The Latécoère 300 series of aircraft were a group of civil and military flying boats. They were manufactured by French aircraft manufacturer Latécoère in the 1930s.
A single Latécoère 300 was built; it was flown for the first time in 1931 and sank the same year. It was rebuilt and flown again in 1932, being named Croix du Sud ("Southern Cross"). The 300 was a monoplane of parasol wing construction. It was powered by four engines, each of which produced 650 hp, arranged in two push-pull pairs. The 300 set an international aviation record for seaplanes on 31 December 1933, by flying 3,697 kilometers (2,297 mi) non-stop between Berre Lake near Marseille and Saint-Louis, Senegal.

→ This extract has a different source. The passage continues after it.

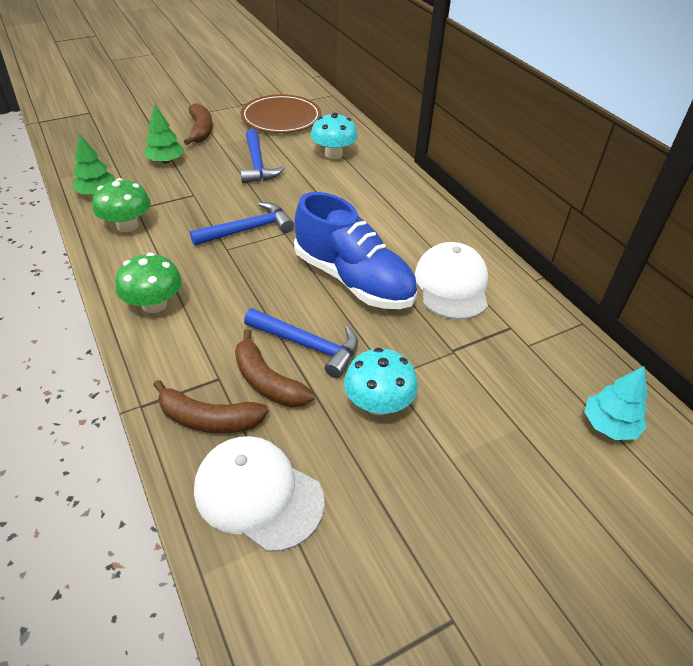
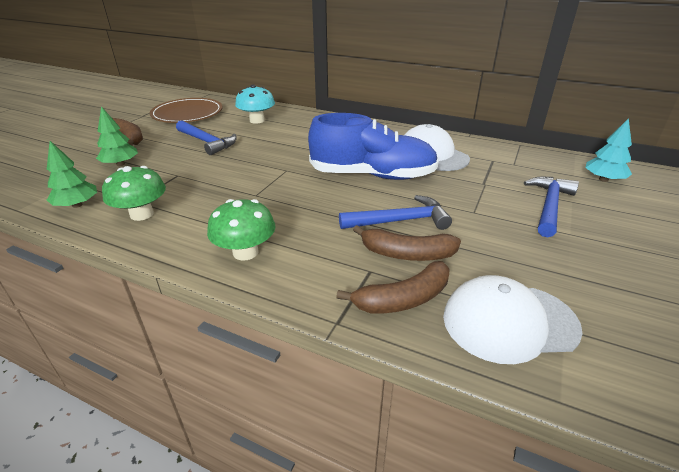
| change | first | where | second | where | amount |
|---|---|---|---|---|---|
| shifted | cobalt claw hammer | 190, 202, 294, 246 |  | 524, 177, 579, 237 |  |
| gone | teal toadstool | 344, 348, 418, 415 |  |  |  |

The aircraft then entered service for Air France, transporting mail across the Atlantic Ocean from Dakar, Senegal to Natal, Brazil. It completed 23 missions before being lost at sea on December 7, 1936.The civilian Laté 301, and military Laté 302 were based on the 300, with some design improvements. A total of three aircraft of each type were built between 1935 and 1936. The first of the 301s was lost, the remaining two were used in South Atlantic service until 1939. In 1939 the last remaining 301 was converted to military service, joining the 302s in patrol duties in West Africa.
Original Laté 302 aircraft had 930-hp engines, bow, beam, and engine nacelle machine gun ports, and a bomb load of 300 kilograms (661 lb). The aircraft supported a crew of four and included sleeping accommodations. Fuel and payload were stored inside the hull. The 302s and converted 301 were in service at the start of World War II, and continued in military service, flying patrols from Dakar until retired due to lack of spare parts, the last aircraft being grounded at the end of 1941.